"Die Fremde in Dir" Eine Frau sieht rot


Der Film "Die Fremde in dir" erzählt die Geschichte einer New Yorker Radiomoderatorin, die ihren Verlobten bei einen Raubüberfall verliert und daraufhin selbst zur Waffe greift. Das Beste an dem Rachethriller: Jodie Foster.

Die Radiomoderatorin Erica Bain liebt ihre Stadt New York - und wird sie doch bald fürchten. Denn eines Tages wird sie beim Abendspaziergang mit Verlobtem und Hund in einer Parkunterführung von drei Kriminellen überfallen und brutal misshandelt. Ihr Liebster wird dabei getötet, Erica überlebt mit knapper Not. Doch nach der Entlassung aus dem Krankenhaus ist sie schwer traumatisiert. Ausgerechnet sie, die mit ihrem Mikrophon so gerne durch die Straßen zog, wagt sich kaum noch aus der Wohnung. Dann aber fasst die junge Frau einen Beschluss: Sie besorgt sich illegal eine Schusswaffe, um sich sicherer zu fühlen. Als sie bald darauf Zeuge eines mörderischen Ladendiebstahls wird, macht sie von dem Revolver in ihrer Handtasche Gebrauch und erschießt den Täter.

Es ist der Beginn eines ganz persönlichen Feldzugs gegen das Böse, den der Film "Die Fremde in Dir" zeigt. Mit der zweifachen Oscar-Preisträgerin Jodie Foster als Erica Bain und dem britischen Regisseur Neil Jordan weist die Thrillertragödie zwei berühmte Namen auf, die für ein besonderes Kinoerlebnis bürgen. Besonders die zierliche, aber stets so energisch wirkende Hauptdarstellerin Foster zeigt eine faszinierende Vorstellung, weil sie auf jeden Glamour und auf alle Schminktöpfe verzichtet. Dieses spitznasige, erschöpfte Gesicht einer an Leib und Seele tief verwundeten Frau wird dem Zuschauer noch lange in Erinnerung bleiben. Trotz Fosters Leistung, die ihr eine weitere Oscar-Nominierung sichern sollte, kann man nicht ganz über einige Fragwürdigkeiten der Handlung hinwegsehen.
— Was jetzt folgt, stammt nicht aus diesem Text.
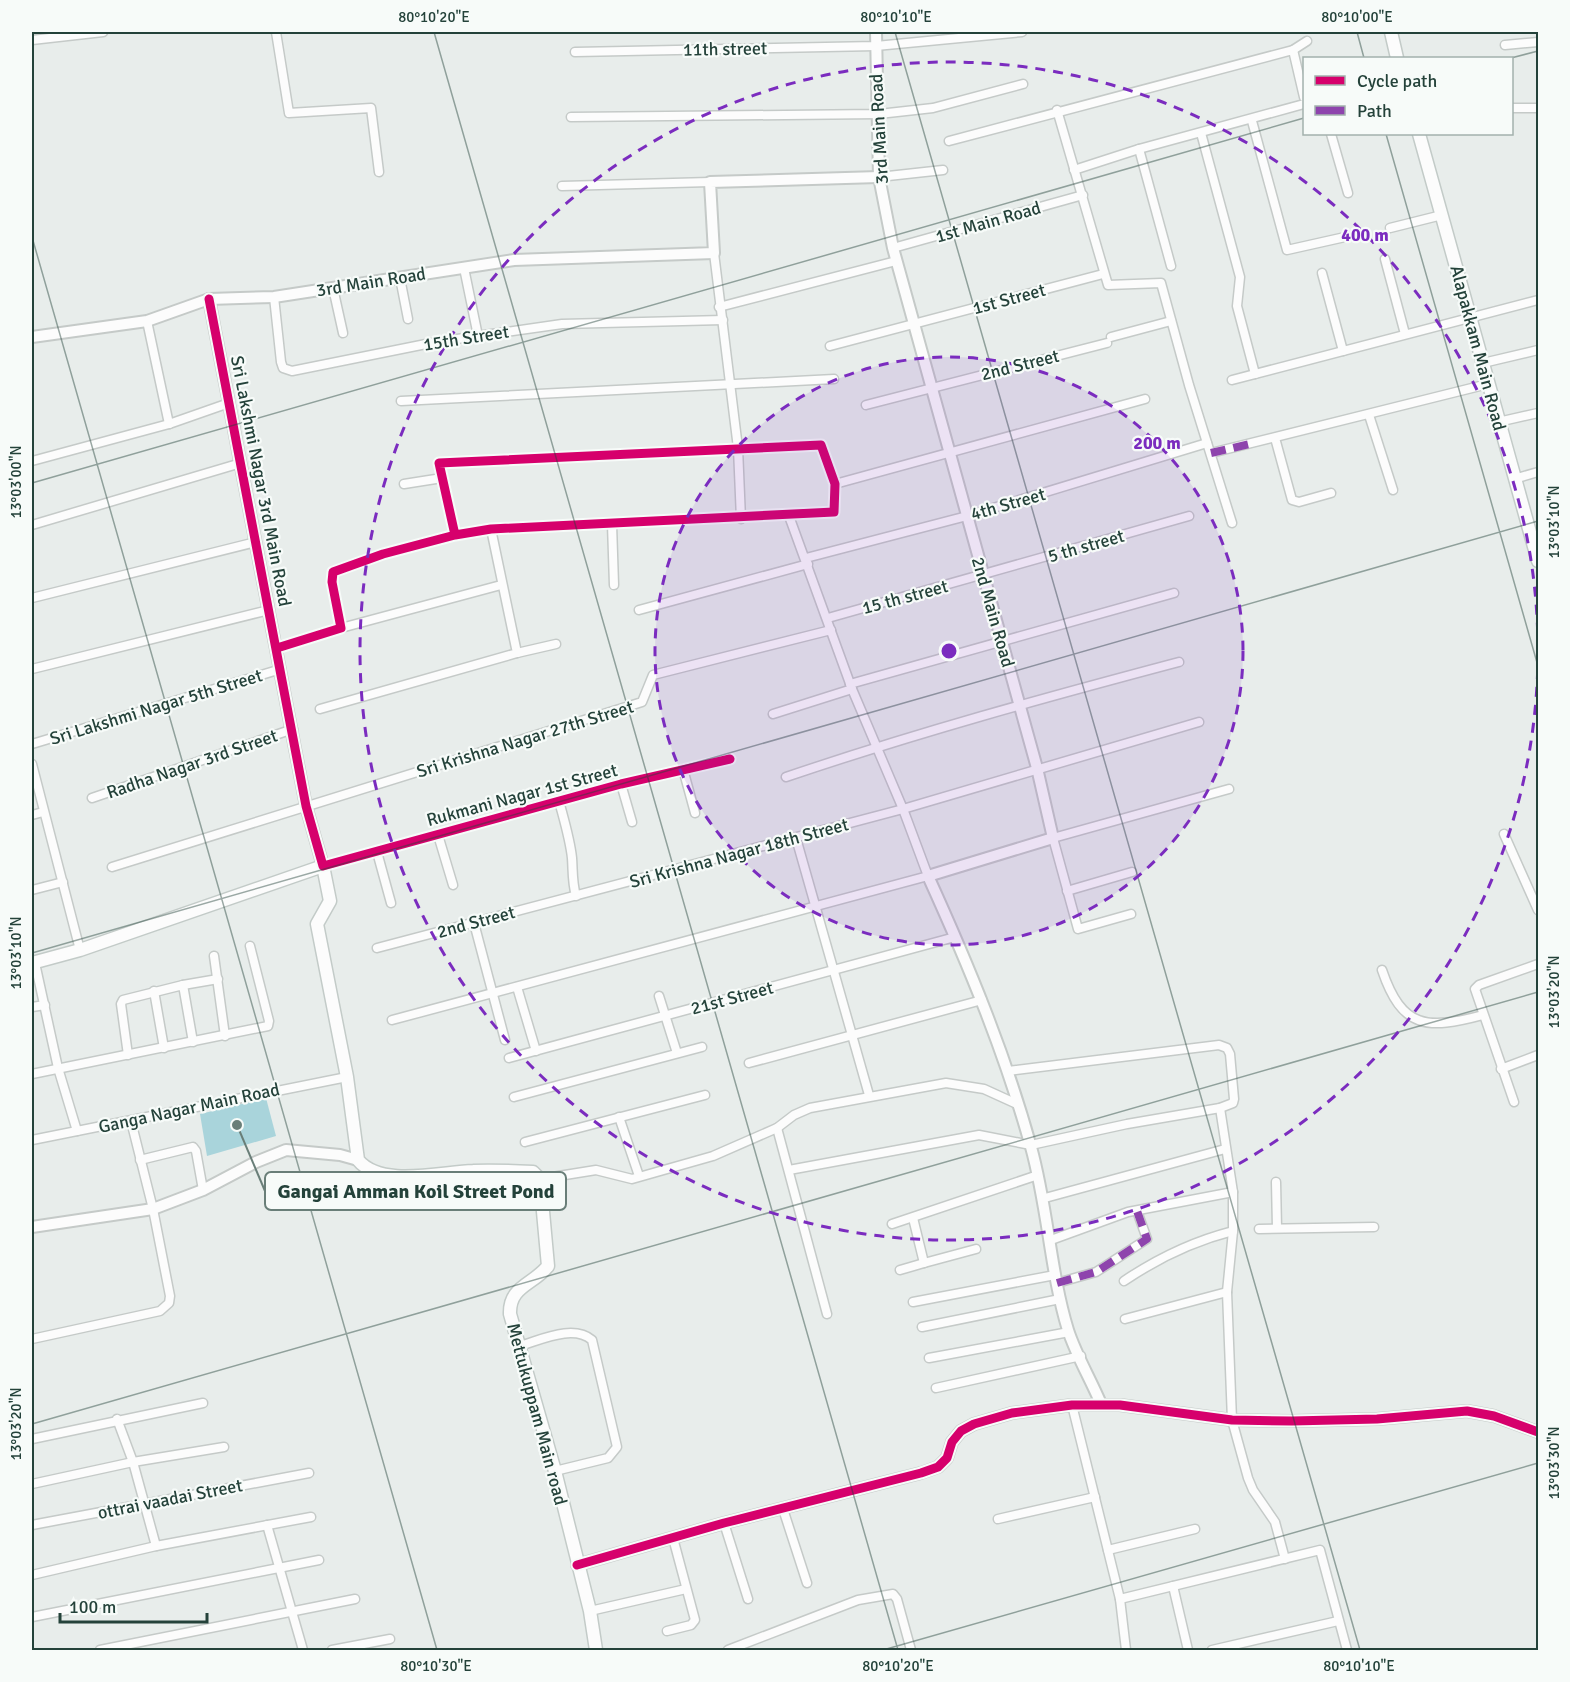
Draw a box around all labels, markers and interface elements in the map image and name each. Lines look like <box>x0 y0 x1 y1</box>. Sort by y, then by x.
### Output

Denn im Grunde ist der Film eine Variante von Charles Bronsons Kinohit "Ein Mann sieht rot" aus dem Jahr 1974.

"Sie weiß genau, was sie tut und warum."

Bronson wie Foster verüben in ihren Rollen Selbstjustiz, die das Publikum nach dem, was den Hauptfiguren an Leid zugefügt wurde, bestens nachempfinden und sogar bejahen kann. Der Unterschied zwischen den beiden Schauspielern liegt allerdings nicht nur in Geschlecht und Alter, sondern darin, wie sie diese rechtswidrige Anmaßung, Kriminelle mit dem Tode zu bestrafen, plausibel machen. Bronson war dabei der "harte Hund", der ebenso verbittert wie gnadenlos Rache nahm. Foster ist dagegen die sensible, höchst skrupulöse, im Resultat allerdings ebenso unerbittliche Variante. Die Schauspielerin hat die Rolle einer Frau, die zur Waffe greift, gereizt: "Es war spannend, mich in ihr Innenleben, ihre Verwirrung hineinzuversetzen. Sie weiß genau, was sie tut und warum. Gleichzeitig staunt sie, was sie alles zustande bringt."

Überraschende Schlusspointe zwischen Rächerin und Polizist

Es gibt jedoch noch eine weitere interessante Figur in der Handlung, nämlich den schwarzen Polizeidetektiven Sean Mercer, mit sanftmütiger Lässigkeit verkörpert von Terrence Howard. Fosters hintergründiges Zusammenspiel mit dem zwei Köpfe größeren Howard ist mindestens ebenso sehenswert wie ihre Darstellung einer Frau mit zwei Gesichtern. Und für das Finale haben sich die Drehbuchautoren noch eine sehr überraschende Schlusspointe zwischen Erica und dem Polizisten, der dem Racheengel auf die Schliche gekommen ist, ausgedacht.

Regisseur Jordan, der schon viele herausragende Filme auf die Leinwände gebracht hat, ist bei "Die Fremde in Dir" in seinem Element: "Ich mag Figuren, die mit Problemen der Grauzone konfrontiert werden, die moralische Grenzen überschreiten." Die Radiomoderatorin Erica tut das in spektakulärer und abgründiger Weise. Bis auf einige allzu gefühlige Szenen im Anfangsteil ist der neue Film mit Jodie Foster für den einen Besuch wert, der auch einige sehr harte Gewaltszenen nicht scheut.